Thomas Waldegger

**Name of the Vulnerable Software and Affected Versions** Microsoft Internet Explorer versions 6 SP2 and earlier **Description** The issue allows remote attackers to cause a denial of service, resulting in a crash, via certain malformed HTML. This possibly involves applet and base tags without required arguments, triggering a null pointer dereference in mshtml.dll. **Recommendations** For Microsoft Internet Explorer versions 6 SP2 and earlier, at the moment, there is no information about a newer version that contains a fix for this vulnerability.

**Name of the Vulnerable Software and Affected Versions** Amaya versions 8.x before 8.8.5 Amaya version 9.4 **Description** The issue allows remote attackers to execute arbitrary code via buffer overflows. This can be achieved by providing a long value in certain attributes, such as the `COMPACT` attribute of the `COLGROUP` element, the `ROWS` attribute of the `TEXTAREA` element, and the `COLOR` attribute of the `LEGEND` element. Other unspecified attack vectors are also possible. **Recommendations** For Amaya versions 8.x before 8.8.5, update to version 8.8.5 or later. For Amaya version 9.4, at the moment, there is no information about a newer version that contains a fix for this issue. As a temporary workaround, consider restricting the use of the `COLGROUP`, `TEXTAREA`, and `LEGEND` elements until a patch is available. Avoid using long values in the `COMPACT`, `ROWS`, and `COLOR` attributes of these elements to minimize the risk of exploitation.

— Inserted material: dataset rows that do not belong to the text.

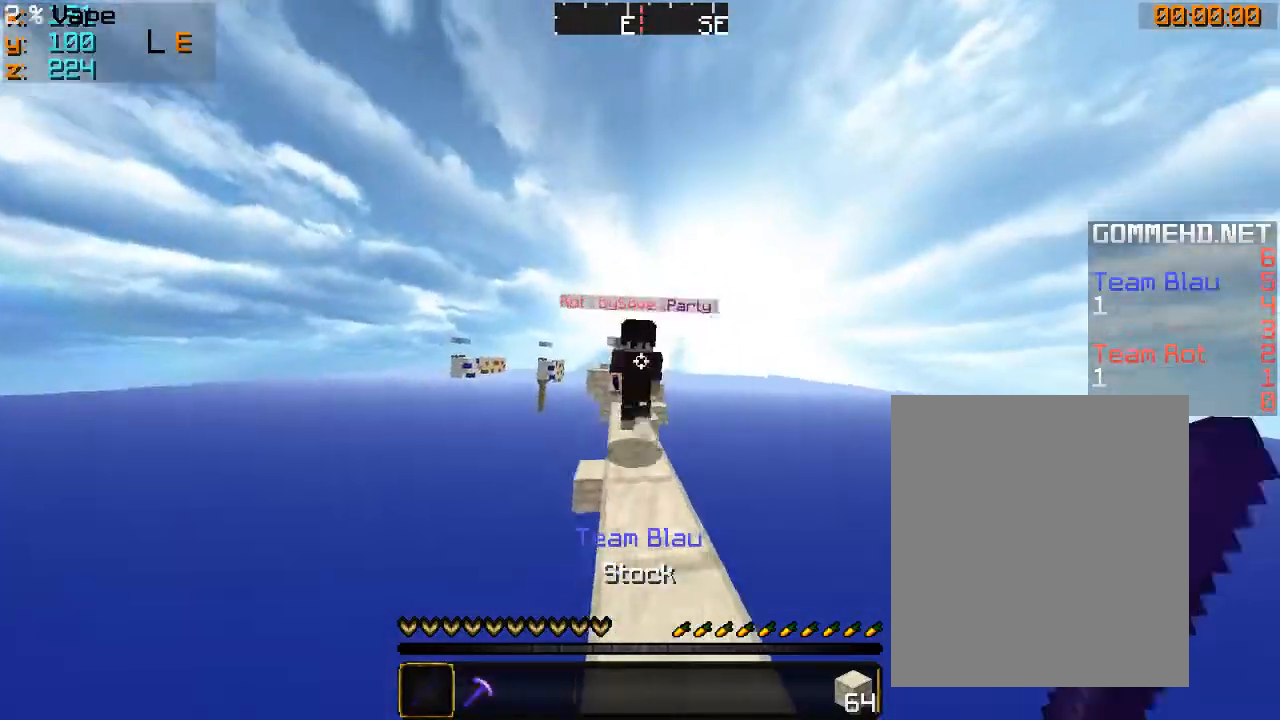
{"keys": ["d", "w"], "mouse": [], "events": [[200, "mouse_left", "down"], [333, "mouse_left", "up"], [366, "d", "down"]]}
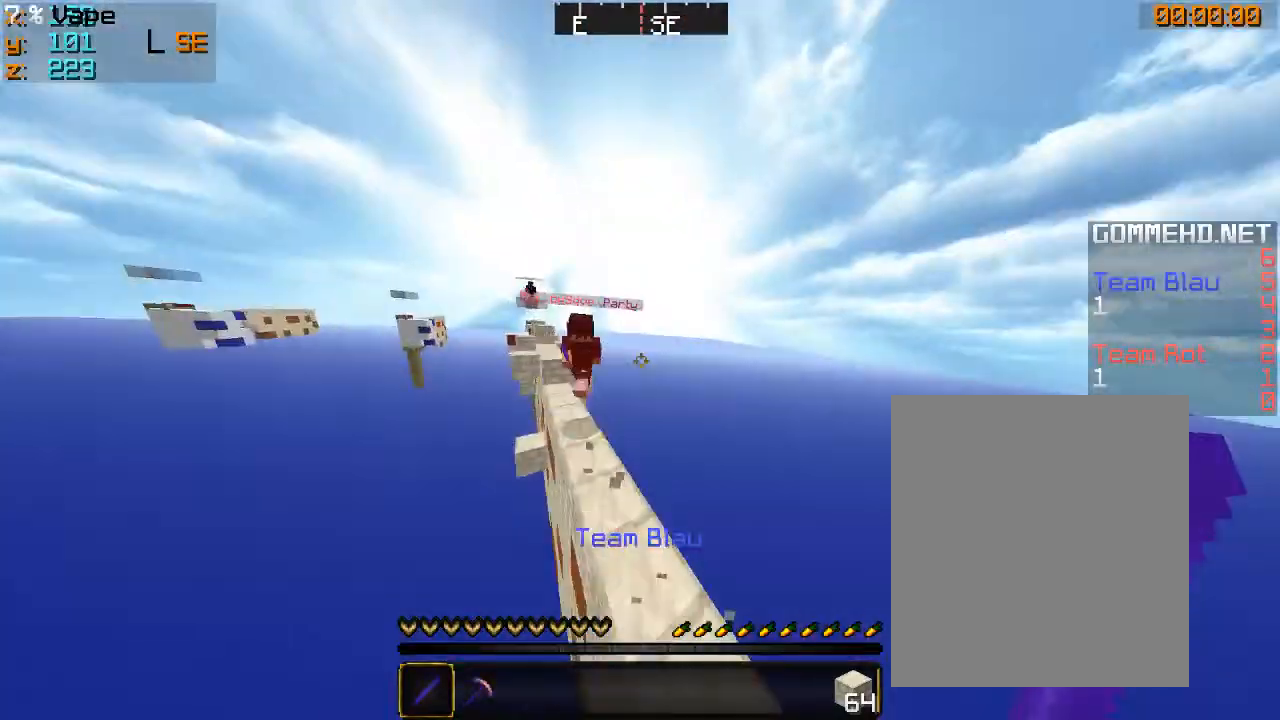
{"keys": ["d", "w"], "mouse": ["right"], "events": [[100, "mouse_left", "down"], [133, "d", "up"], [166, "a", "down"], [300, "a", "up"], [300, "d", "down"], [366, "mouse_left", "up"], [400, "mouse_right", "down"]]}
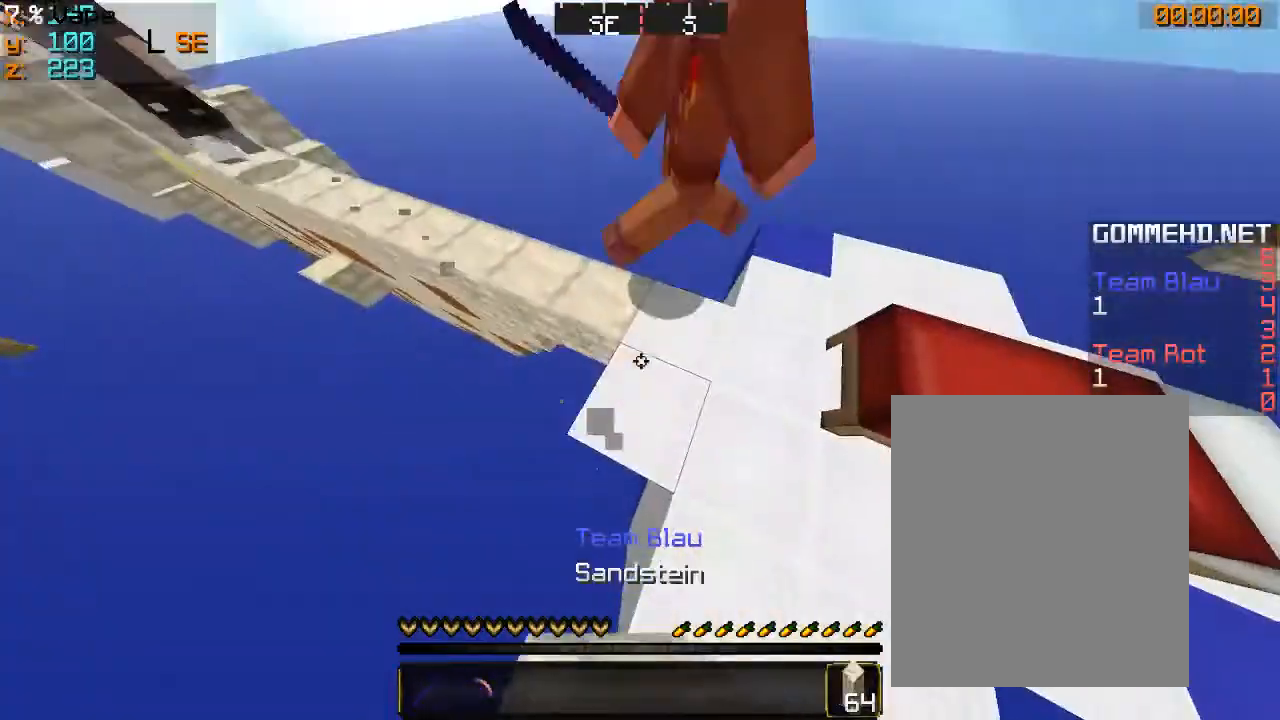
{"keys": ["d", "w"], "mouse": [], "events": [[100, "mouse_right", "up"], [133, "d", "up"], [133, "mouse_right", "down"], [166, "w", "up"], [266, "mouse_right", "up"], [466, "w", "down"], [500, "d", "down"]]}
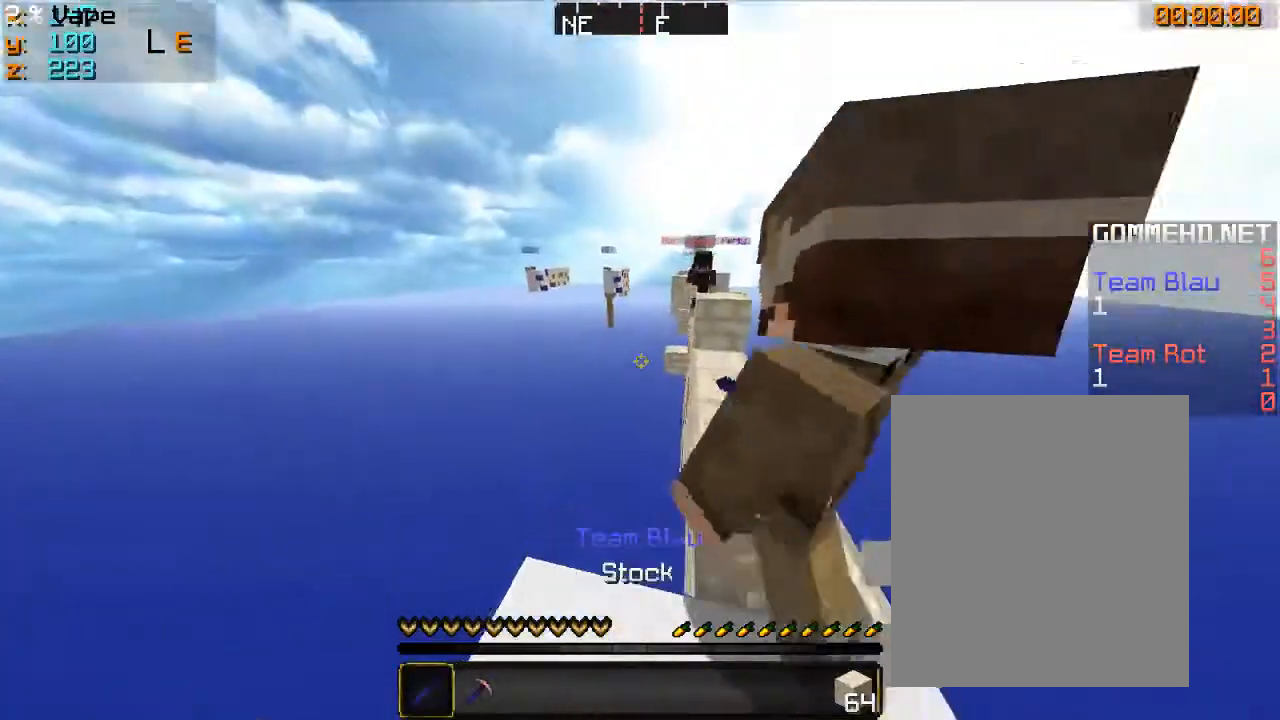
{"keys": [], "mouse": [], "events": [[333, "d", "up"], [466, "w", "up"]]}
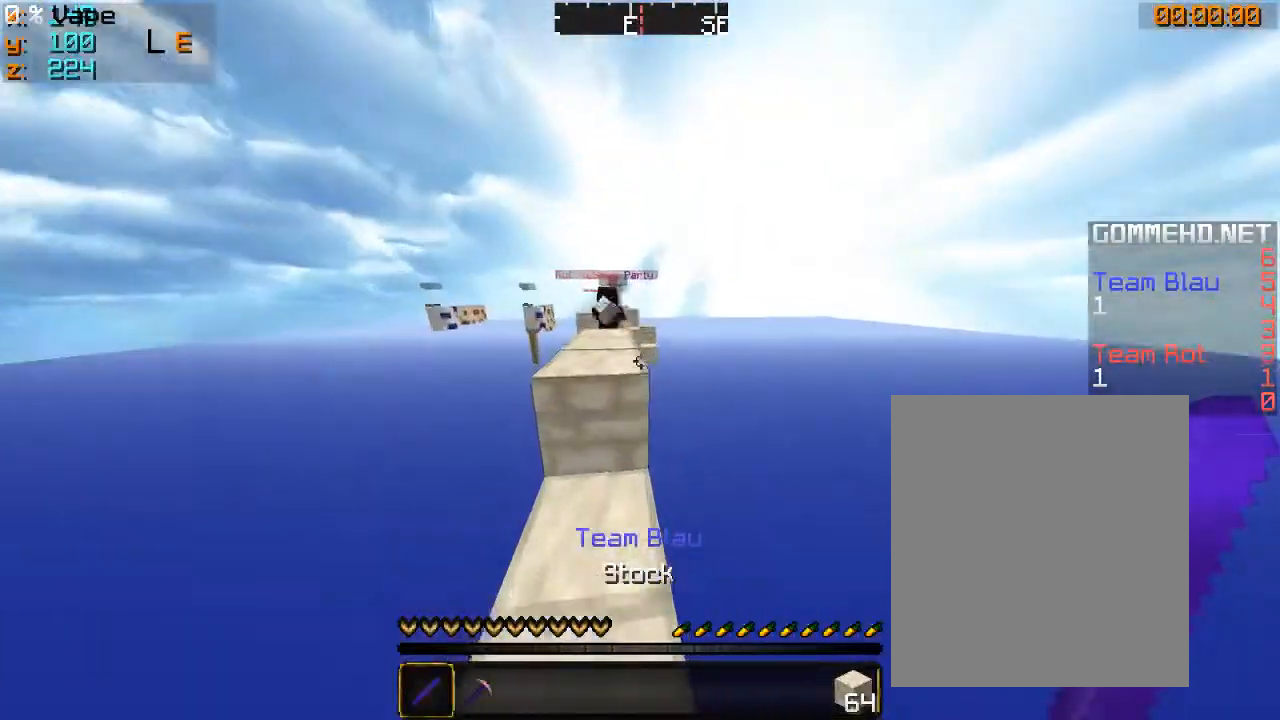
{"keys": ["w"], "mouse": [], "events": [[33, "s", "down"], [166, "a", "down"], [266, "a", "up"], [333, "mouse_left", "down"], [366, "s", "up"], [433, "w", "down"], [466, "mouse_left", "up"]]}
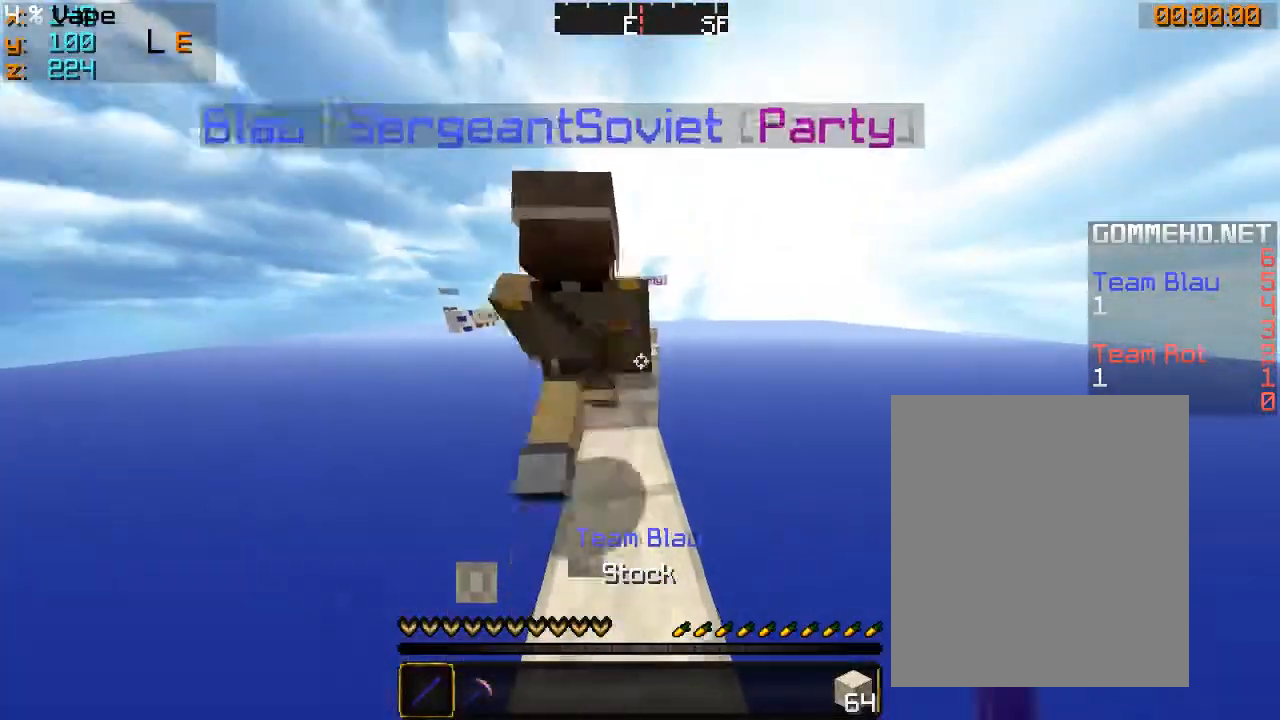
{"keys": ["s"], "mouse": [], "events": [[433, "w", "up"], [466, "s", "down"]]}
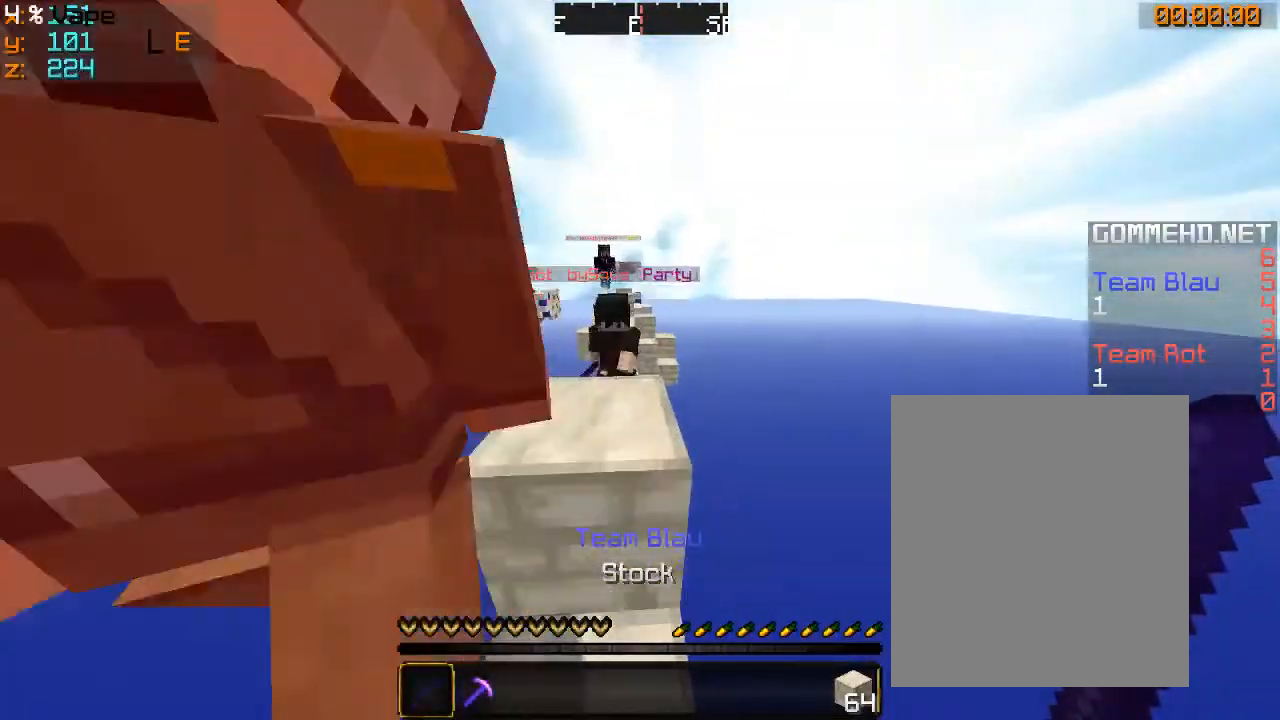
{"keys": ["s"], "mouse": [], "events": []}
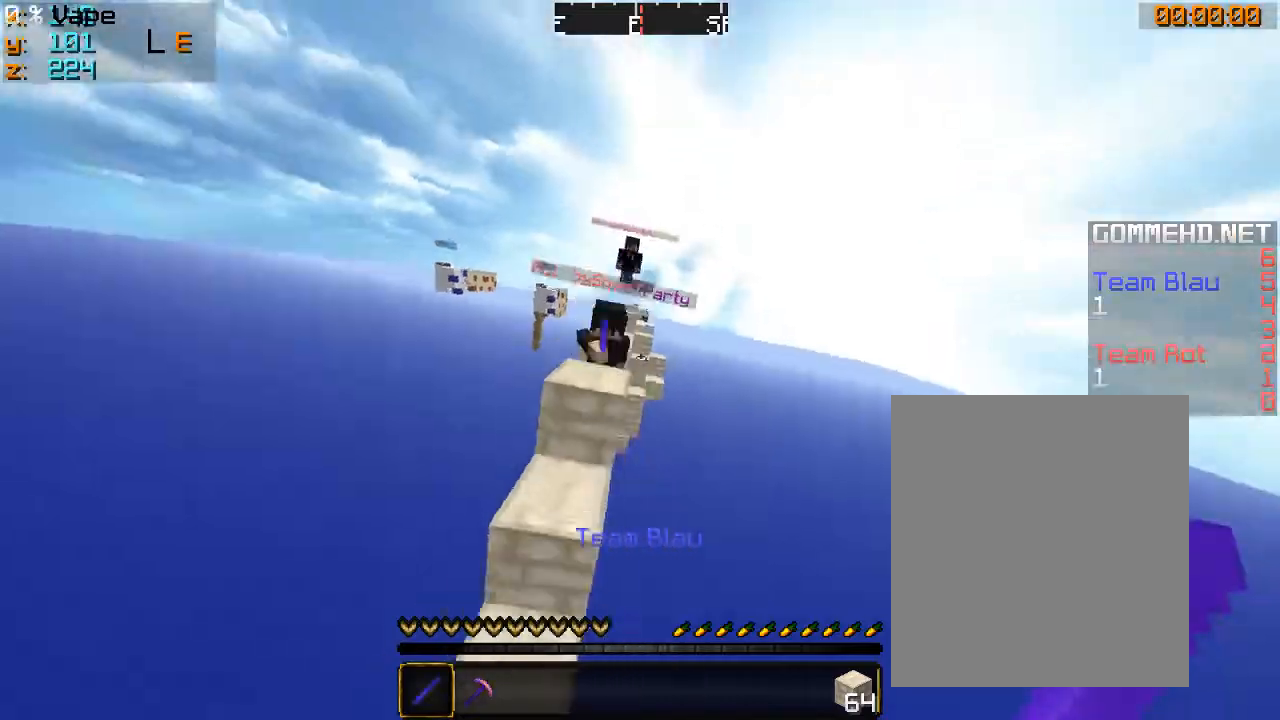
{"keys": ["a", "w"], "mouse": [], "events": [[100, "s", "up"], [133, "w", "down"], [266, "a", "down"]]}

**Name of the Vulnerable Software and Affected Versions** Microsoft Internet Explorer versions 5.01 through 6 **Description** A remote code execution issue exists in the way Internet Explorer handles HTML elements with specially crafted tags, leading to memory corruption. This could allow an attacker to construct a malicious Web page that potentially enables remote code execution if a user visits the site. A successful exploitation could grant the attacker complete control of the affected system. **Recommendations** For Microsoft Internet Explorer versions 5.01 through 6, at the moment, there is no information about a newer version that contains a fix for this vulnerability.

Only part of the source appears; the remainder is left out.